(DATA IN THIS EXERCISE)
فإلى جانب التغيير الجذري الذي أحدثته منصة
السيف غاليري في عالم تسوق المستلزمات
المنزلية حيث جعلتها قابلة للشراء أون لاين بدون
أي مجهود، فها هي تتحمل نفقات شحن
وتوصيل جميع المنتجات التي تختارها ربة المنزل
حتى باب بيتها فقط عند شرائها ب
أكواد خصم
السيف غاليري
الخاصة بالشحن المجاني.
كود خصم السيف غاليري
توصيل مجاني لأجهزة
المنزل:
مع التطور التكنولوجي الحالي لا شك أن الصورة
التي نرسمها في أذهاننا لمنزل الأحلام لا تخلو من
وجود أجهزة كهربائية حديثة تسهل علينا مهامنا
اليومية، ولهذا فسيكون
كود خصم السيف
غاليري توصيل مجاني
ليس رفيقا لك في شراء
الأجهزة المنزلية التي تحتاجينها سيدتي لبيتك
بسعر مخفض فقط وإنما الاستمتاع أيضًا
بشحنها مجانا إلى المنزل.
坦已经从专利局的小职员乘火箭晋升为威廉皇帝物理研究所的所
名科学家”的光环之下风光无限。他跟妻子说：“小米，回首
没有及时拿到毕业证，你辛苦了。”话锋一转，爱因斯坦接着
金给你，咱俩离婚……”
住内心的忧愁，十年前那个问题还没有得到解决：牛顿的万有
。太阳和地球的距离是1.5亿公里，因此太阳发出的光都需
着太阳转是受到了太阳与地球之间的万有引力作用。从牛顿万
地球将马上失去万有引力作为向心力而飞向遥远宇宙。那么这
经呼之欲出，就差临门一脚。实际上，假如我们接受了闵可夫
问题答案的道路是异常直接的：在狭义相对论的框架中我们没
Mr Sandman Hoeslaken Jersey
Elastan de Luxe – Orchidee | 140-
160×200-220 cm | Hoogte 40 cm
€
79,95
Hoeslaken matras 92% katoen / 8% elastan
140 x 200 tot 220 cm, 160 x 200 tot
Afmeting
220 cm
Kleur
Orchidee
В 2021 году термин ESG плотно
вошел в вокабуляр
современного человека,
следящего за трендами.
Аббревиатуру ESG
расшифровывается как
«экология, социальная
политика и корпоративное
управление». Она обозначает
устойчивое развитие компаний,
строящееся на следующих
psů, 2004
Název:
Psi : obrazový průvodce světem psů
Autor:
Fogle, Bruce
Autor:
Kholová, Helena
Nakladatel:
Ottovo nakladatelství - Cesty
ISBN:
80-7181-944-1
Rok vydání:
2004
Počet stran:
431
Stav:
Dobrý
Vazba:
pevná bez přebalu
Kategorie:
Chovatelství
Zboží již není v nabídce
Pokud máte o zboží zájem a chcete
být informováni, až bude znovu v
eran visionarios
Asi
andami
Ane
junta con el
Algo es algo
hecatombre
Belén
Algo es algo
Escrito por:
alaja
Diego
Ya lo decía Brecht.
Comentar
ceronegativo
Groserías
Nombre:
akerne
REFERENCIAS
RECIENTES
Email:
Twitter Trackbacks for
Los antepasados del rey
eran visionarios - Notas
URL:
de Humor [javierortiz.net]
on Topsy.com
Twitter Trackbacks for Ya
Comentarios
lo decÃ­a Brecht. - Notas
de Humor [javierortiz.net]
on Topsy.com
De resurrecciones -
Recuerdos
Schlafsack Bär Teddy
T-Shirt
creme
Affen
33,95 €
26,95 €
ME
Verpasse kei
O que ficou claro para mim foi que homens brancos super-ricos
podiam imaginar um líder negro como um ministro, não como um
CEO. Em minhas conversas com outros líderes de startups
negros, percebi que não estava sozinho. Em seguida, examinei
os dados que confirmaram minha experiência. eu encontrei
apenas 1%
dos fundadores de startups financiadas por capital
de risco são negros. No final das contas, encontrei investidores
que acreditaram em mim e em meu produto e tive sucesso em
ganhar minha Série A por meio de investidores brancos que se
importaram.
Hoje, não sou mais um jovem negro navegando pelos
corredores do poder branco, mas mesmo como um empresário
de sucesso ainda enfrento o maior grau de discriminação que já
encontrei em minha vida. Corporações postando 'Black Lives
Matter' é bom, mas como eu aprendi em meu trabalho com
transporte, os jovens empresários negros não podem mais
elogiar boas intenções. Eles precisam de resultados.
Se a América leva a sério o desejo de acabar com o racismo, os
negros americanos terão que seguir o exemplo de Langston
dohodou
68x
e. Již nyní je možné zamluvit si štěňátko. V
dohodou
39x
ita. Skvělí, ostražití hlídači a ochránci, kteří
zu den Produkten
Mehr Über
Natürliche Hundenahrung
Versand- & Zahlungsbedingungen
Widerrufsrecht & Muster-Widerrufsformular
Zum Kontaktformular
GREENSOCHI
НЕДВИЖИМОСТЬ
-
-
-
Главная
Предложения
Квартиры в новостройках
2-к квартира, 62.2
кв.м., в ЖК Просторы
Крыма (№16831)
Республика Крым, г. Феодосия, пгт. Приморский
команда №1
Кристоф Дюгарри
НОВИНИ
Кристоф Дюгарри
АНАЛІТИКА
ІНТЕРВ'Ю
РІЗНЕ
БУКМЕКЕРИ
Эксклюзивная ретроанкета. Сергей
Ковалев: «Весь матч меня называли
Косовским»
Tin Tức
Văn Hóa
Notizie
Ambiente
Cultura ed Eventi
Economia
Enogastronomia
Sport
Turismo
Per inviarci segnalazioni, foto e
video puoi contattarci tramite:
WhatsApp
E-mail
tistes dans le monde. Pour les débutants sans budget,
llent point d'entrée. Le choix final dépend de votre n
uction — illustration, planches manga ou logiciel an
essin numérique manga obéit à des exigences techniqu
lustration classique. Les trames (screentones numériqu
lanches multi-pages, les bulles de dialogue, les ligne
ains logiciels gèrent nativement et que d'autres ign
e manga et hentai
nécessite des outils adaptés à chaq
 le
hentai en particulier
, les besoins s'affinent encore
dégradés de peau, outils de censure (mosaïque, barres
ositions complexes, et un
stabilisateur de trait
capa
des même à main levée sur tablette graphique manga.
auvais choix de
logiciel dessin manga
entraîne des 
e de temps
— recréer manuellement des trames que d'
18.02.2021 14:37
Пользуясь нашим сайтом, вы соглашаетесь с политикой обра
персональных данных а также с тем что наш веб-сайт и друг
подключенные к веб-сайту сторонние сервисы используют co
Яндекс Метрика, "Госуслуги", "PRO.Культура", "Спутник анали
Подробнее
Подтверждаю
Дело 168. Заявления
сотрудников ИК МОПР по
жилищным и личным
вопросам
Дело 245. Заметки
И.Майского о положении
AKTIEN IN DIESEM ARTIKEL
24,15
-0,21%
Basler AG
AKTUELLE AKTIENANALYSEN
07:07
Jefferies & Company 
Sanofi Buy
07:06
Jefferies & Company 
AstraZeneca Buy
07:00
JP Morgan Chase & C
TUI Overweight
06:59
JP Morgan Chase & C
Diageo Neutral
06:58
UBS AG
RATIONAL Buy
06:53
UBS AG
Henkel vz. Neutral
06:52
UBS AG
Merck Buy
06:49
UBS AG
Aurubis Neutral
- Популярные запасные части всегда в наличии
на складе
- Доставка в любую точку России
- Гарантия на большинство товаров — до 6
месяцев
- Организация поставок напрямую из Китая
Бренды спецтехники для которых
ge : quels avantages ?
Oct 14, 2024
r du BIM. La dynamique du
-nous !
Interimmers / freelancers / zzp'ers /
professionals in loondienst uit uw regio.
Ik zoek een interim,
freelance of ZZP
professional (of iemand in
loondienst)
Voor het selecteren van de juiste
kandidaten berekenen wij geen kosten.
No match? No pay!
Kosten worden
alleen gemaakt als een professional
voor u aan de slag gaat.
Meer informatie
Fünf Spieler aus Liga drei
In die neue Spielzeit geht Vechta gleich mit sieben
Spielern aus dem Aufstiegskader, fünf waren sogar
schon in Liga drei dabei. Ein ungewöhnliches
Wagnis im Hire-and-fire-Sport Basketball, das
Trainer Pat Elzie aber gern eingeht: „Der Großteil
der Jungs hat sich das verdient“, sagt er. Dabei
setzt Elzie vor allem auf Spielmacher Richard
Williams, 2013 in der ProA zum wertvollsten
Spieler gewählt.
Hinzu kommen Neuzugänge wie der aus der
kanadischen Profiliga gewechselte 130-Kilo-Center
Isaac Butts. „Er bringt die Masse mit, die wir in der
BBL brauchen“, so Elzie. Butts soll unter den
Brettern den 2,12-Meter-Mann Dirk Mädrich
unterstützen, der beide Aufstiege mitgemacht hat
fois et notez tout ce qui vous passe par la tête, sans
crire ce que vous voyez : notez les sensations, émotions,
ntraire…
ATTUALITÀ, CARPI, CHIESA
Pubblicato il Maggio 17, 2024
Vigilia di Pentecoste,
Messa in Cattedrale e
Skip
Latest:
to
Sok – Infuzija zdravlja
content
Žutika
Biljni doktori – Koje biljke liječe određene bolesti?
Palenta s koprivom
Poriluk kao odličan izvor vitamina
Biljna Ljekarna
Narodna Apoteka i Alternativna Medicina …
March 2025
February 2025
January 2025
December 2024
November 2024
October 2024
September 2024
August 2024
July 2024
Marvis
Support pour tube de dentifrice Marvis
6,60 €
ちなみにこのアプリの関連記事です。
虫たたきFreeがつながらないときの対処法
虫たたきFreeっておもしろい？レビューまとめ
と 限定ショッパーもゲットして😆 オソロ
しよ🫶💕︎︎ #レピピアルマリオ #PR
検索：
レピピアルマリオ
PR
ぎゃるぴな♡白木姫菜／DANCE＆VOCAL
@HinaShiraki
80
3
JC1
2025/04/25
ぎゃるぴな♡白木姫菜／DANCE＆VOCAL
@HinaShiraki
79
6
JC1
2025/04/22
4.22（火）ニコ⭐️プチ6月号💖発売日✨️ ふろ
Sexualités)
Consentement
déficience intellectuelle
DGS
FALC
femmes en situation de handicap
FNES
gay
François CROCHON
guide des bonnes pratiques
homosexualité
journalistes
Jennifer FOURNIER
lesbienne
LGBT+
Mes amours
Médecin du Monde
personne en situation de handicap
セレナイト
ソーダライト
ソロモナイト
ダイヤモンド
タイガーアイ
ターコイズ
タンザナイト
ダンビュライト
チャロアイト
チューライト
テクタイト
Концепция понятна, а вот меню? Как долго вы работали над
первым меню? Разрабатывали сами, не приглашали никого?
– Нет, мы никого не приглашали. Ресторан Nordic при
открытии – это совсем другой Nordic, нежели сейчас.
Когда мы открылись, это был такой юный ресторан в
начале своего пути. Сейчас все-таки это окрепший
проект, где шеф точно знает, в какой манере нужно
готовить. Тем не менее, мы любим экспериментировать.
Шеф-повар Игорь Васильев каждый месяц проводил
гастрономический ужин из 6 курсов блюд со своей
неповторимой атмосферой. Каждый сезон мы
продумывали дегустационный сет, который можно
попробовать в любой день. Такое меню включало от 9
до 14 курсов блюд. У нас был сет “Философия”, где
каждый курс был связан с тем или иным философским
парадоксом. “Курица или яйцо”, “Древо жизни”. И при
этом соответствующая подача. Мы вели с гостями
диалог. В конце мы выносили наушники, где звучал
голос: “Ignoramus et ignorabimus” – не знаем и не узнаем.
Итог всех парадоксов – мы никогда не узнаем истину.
(End DATA IN THIS EXERCISE)
EXERCISE DIRECTIONS: Where the string "меню" occurs in the data, return the whole line.

REPLY:
Концепция понятна, а вот меню? Как долго вы работали над
первым меню? Разрабатывали сами, не приглашали никого?
попробовать в любой день. Такое меню включало от 9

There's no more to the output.